Case study: CloudBank
CloudBank sells cloud-based financial planning software on a monthly or annual subscription. Primarily aimed at startups, the SAAS product has also been sold to solo entrepreneurs and freelancers, and a small number of larger corporates.
CloudBank has a team of 30 people, made up of different disciplines:
customer service (who manage all queries from clients and customers).
technical (who maintain the software and build new features).
marketing (who promote the company and product).
sales (who bring in new customers).
New customers can come to the product directly through the website and sign up with a credit card, although larger clients usually need a longer sales conversation and bespoke setup of the software.
The core set of product features work well, and they have thousands of users each day. There is a list of other features they could build, but they’re not sure about how to prioritise them.
CloudBank want to expand their business, and they’ve brought you in as consultants to help. They’ve already brainstormed a few ideas to grow:
Focusing on larger corporate clients rather than startups.
Expanding the sales team to onboard startup clients more quickly.
Adding the ability to handle cryptocurrency (eg. Bitcoin).
Automating filing of expenses (currently a manual process).
Giving new users a one month free trial.
Creating new language versions of the product (eg. Spanish).
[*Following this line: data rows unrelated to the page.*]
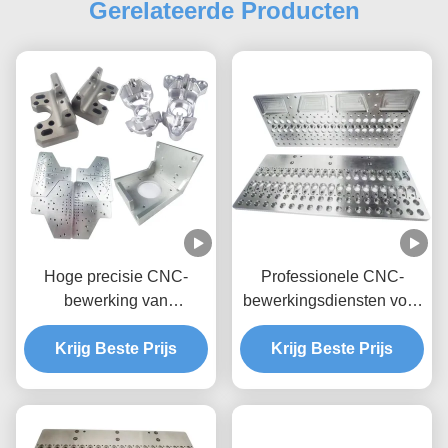
Gerelateerde Producten
Hoge precisie CNC-
Professionele CNC-
bewerking van
bewerkingsdiensten voor
aluminiumonderdelen
aluminiumfabricageonderdel
voor elke OEM Duurzaam
Krijg Beste Prijs
Krijg Beste Prijs
en veelzijdig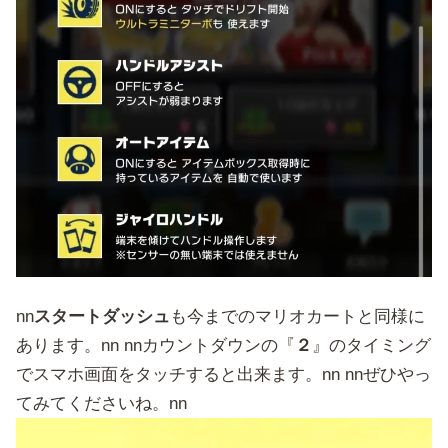
nn
スタートダッシュ
も今までのマリオカートと同様に
あります。nn nnカウントダウンの『
２
』のタイミング
でスマホ画面をタッチすると出来ます。nn nnぜひやっ
てみてくださいね。nn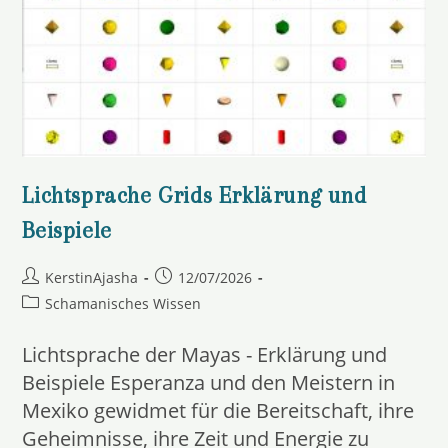
Lichtsprache Grids Erklärung und
Beispiele
Beitrags-
Beitrag
KerstinAjasha
12/07/2026
Autor:
veröffentlicht:
Beitrags-
Schamanisches Wissen
Kategorie:
Lichtsprache der Mayas - Erklärung und
Beispiele Esperanza und den Meistern in
Mexiko gewidmet für die Bereitschaft, ihre
Geheimnisse, ihre Zeit und Energie zu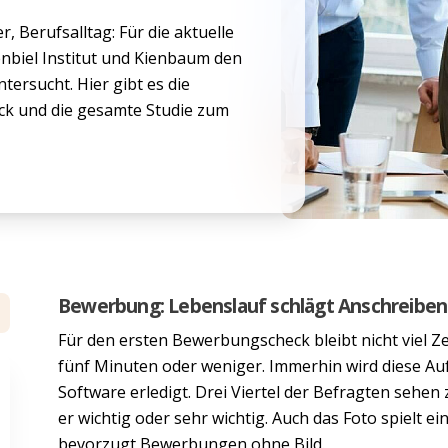
 Berufsalltag: Für die aktuelle
nbiel Institut und Kienbaum den
tersucht. Hier gibt es die
ick und die gesamte Studie zum
Bewerbung: Lebenslauf schlägt Anschreibe
Für den ersten Bewerbungscheck bleibt nicht viel Ze
fünf Minuten oder weniger. Immerhin wird diese Auf
Software erledigt. Drei Viertel der Befragten sehen z
er wichtig oder sehr wichtig. Auch das Foto spielt e
bevorzugt Bewerbungen ohne Bild.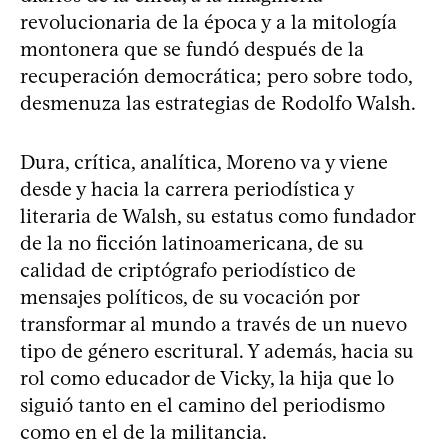
revolucionaria de la época y a la mitología
montonera que se fundó después de la
recuperación democrática; pero sobre todo,
desmenuza las estrategias de Rodolfo Walsh.
Dura, crítica, analítica, Moreno va y viene
desde y hacia la carrera periodística y
literaria de Walsh, su estatus como fundador
de la no ficción latinoamericana, de su
calidad de criptógrafo periodístico de
mensajes políticos, de su vocación por
transformar al mundo a través de un nuevo
tipo de género escritural. Y además, hacia su
rol como educador de Vicky, la hija que lo
siguió tanto en el camino del periodismo
como en el de la militancia.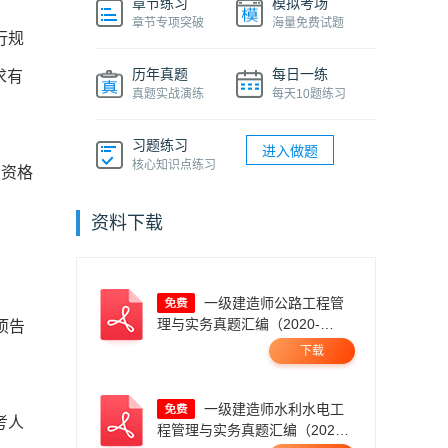
章节练习
模拟考场
章节专项突破
海量免费试题
行规
历年真题
每日一练
求有
真题实战演练
每天10题练习
习题练习
进入做题
核心知识点练习
业资格
资料下载
一级建造师公路工程管
理与实务真题汇编（2020-
项告
2025）.pdf
下载
一级建造师水利水电工
考人
程管理与实务真题汇编（2020-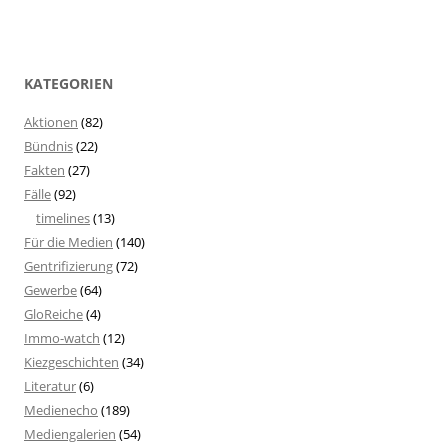
KATEGORIEN
Aktionen
(82)
Bündnis
(22)
Fakten
(27)
Fälle
(92)
timelines
(13)
Für die Medien
(140)
Gentrifizierung
(72)
Gewerbe
(64)
GloReiche
(4)
Immo-watch
(12)
Kiezgeschichten
(34)
Literatur
(6)
Medienecho
(189)
Mediengalerien
(54)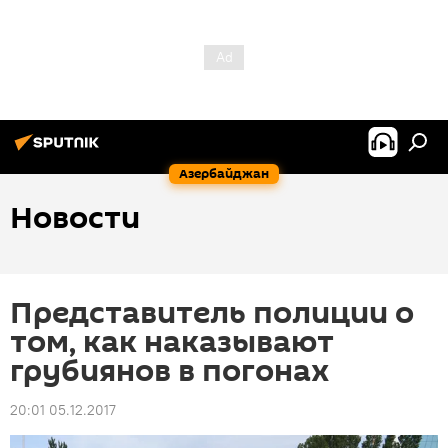
Азербайджан
Новости
Представитель полиции о
том, как наказывают
грубиянов в погонах
20:01 05.12.2017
They don’t know if any of those will actually work, and they’re definitely open to other ideas.
CloudBank has an email newsletter that it sends out to a large group of existing and potential customers. It’s intended for content marketing – it mainly links to blog posts about managing finances as a startup.
The head of sales wants to send more emails that are straight sales pitches – that describe the product and its features, and encourage people to sign up. The head of marketing is concerned that this will actually put people off the brand.
The analytics team has noticed that users who connect CloudBank to their online banking within the first month of subscribing tend to use the product every day. Users who never connect their online banking tend to just log in every couple of weeks.
The head of UX wants to invest in features that will encourage users to connec their online banking as early as possible. The sales team is arguing this doesn’t matter – if the customers are paying every month, why do we care how often they’re using it?